しかしサボリと言っても、余裕の無さからの現実逃避とは違った。余裕は、あるのだ。受験など大して上の学校を狙うわけではない俺には日々の積み重ねで十二分に手が届く範囲のことだった。こんなことを言ったら大半の受験生に怒られそうだけれど。特に謙也とかに。だから、まあ、息抜きって言うか、サボリって言うか、散歩。真っ白な雪の上にさくさくと足跡をつけて歩いた。コンビニで温かいものでも買おうかな、なんて足を止めれば近付く足音。
 
「白石」
 
振り返れば、白の中に黒。
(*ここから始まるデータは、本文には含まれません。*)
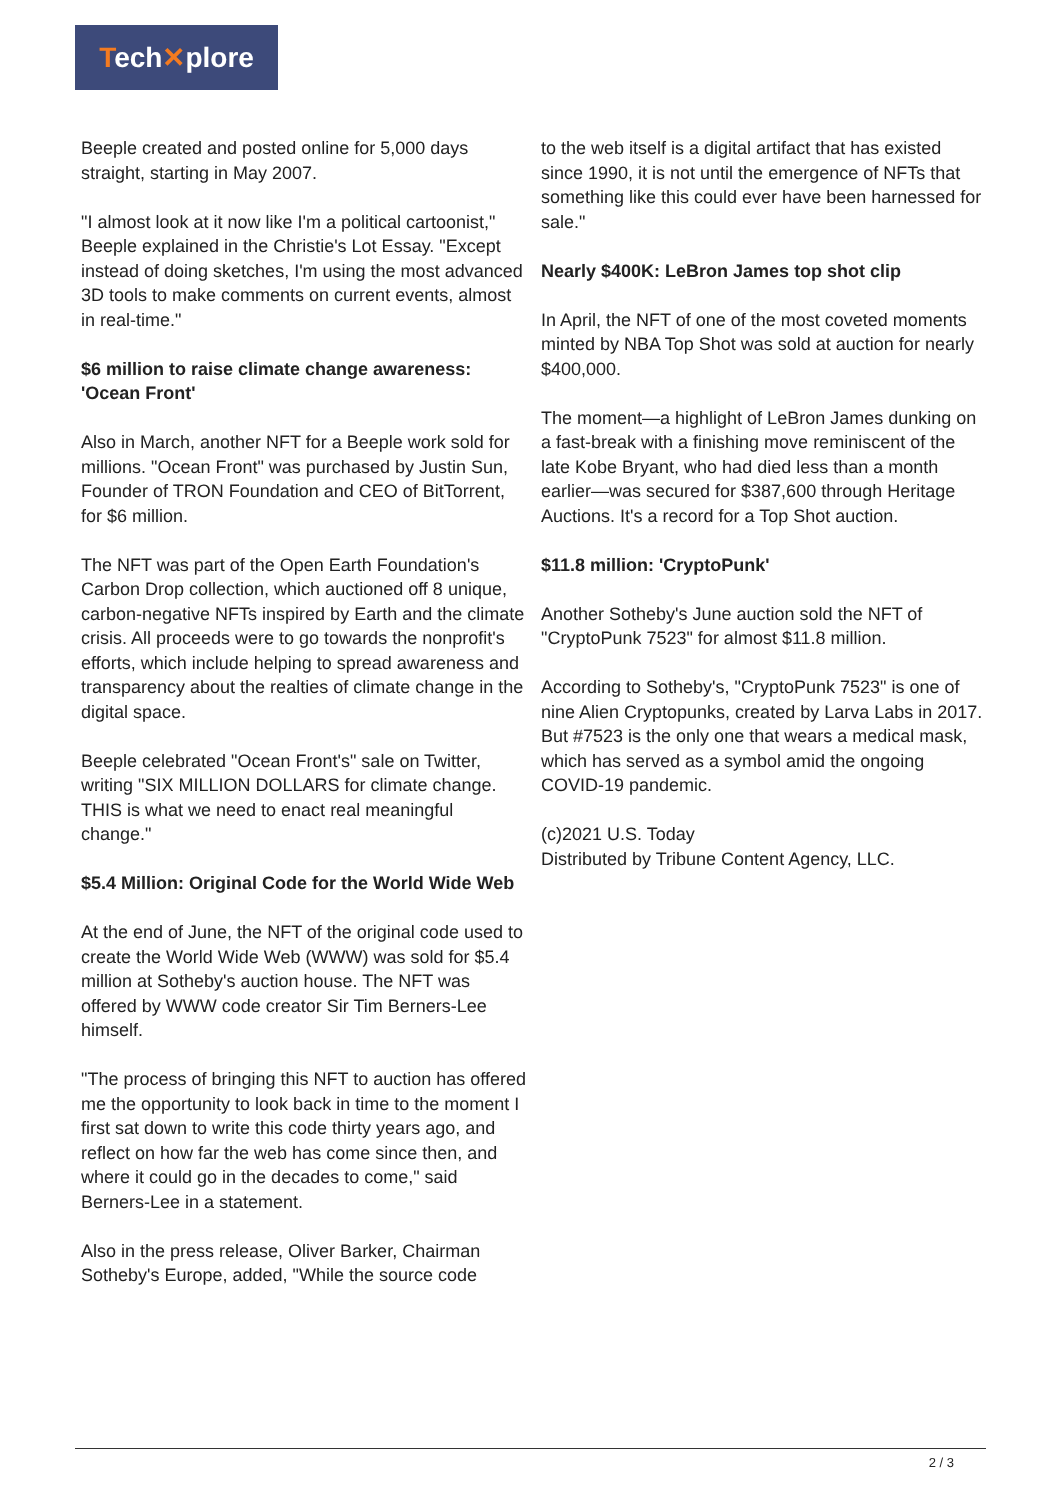Tech✕plore
Beeple created and posted online for 5,000 days straight, starting in May 2007.
"I almost look at it now like I'm a political cartoonist," Beeple explained in the Christie's Lot Essay. "Except instead of doing sketches, I'm using the most advanced 3D tools to make comments on current events, almost in real-time."
$6 million to raise climate change awareness: 'Ocean Front'
Also in March, another NFT for a Beeple work sold for millions. "Ocean Front" was purchased by Justin Sun, Founder of TRON Foundation and CEO of BitTorrent, for $6 million.
The NFT was part of the Open Earth Foundation's Carbon Drop collection, which auctioned off 8 unique, carbon-negative NFTs inspired by Earth and the climate crisis. All proceeds were to go towards the nonprofit's efforts, which include helping to spread awareness and transparency about the realties of climate change in the digital space.
Beeple celebrated "Ocean Front's" sale on Twitter, writing "SIX MILLION DOLLARS for climate change. THIS is what we need to enact real meaningful change."
$5.4 Million: Original Code for the World Wide Web
At the end of June, the NFT of the original code used to create the World Wide Web (WWW) was sold for $5.4 million at Sotheby's auction house. The NFT was offered by WWW code creator Sir Tim Berners-Lee himself.
"The process of bringing this NFT to auction has offered me the opportunity to look back in time to the moment I first sat down to write this code thirty years ago, and reflect on how far the web has come since then, and where it could go in the decades to come," said Berners-Lee in a statement.
Also in the press release, Oliver Barker, Chairman Sotheby's Europe, added, "While the source code
to the web itself is a digital artifact that has existed since 1990, it is not until the emergence of NFTs that something like this could ever have been harnessed for sale."
Nearly $400K: LeBron James top shot clip
In April, the NFT of one of the most coveted moments minted by NBA Top Shot was sold at auction for nearly $400,000.
The moment—a highlight of LeBron James dunking on a fast-break with a finishing move reminiscent of the late Kobe Bryant, who had died less than a month earlier—was secured for $387,600 through Heritage Auctions. It's a record for a Top Shot auction.
$11.8 million: 'CryptoPunk'
Another Sotheby's June auction sold the NFT of "CryptoPunk 7523" for almost $11.8 million.
According to Sotheby's, "CryptoPunk 7523" is one of nine Alien Cryptopunks, created by Larva Labs in 2017. But #7523 is the only one that wears a medical mask, which has served as a symbol amid the ongoing COVID-19 pandemic.
(c)2021 U.S. Today
Distributed by Tribune Content Agency, LLC.
2 / 3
こんなところで出会うには意外な人物に驚けば、彼は散歩だと笑った。ここは俺の家の近所だ。彼の住む場所からはそれなりに距離があるはずなのだけれど、掴まれた腕にその疑問は形にならずに終わった。
 
「どうしたん?」
「白石は、たいぎゃ白か。一緒に溶けちゃうんじゃなか」
「阿呆、んなわけあるか」
 
彼が至極真面目な様子でそう言うから、掴まれた腕を払う気は起きなかった。代わりに優しく笑ってみせる。そうすれば、彼もなんとなく笑った。頷いて、笑う。しかしそれで腕は離れるから、思うは、どうしても、そこ。
 
春が来たら居なくなるのはお前の方やろ、って。
 
雪は溶ける。それは時間の問題だ。雪が溶ければ春が来る。それだって時間の問題。そして雪が溶けて春が来れば、別れの季節は訪れるのだ。否応無しに。そして彼が俺の腕を掴もうとも、俺が彼の腕を掴むことは出来ない。それがいま、現実。つまりはそういうことなのだ。俺が頭を悩ませるべきはここでもないはずなのに、いつだって気付けばそのことでいっぱいになる。
 
しんしんと降る雪は視界をも覆う。覆って、しまえば良いのだ。そうして一面に広がる銀世界を、絶やさないで。ずっと、ずっと。一分一秒でも長く、彼と。なんて願望をも隠して。
 
 
 
 
 
しらゆき
 
 
 
 
 
 
 
 
 
 
別れる未来を前提にするから、形に出来ないのでしょう。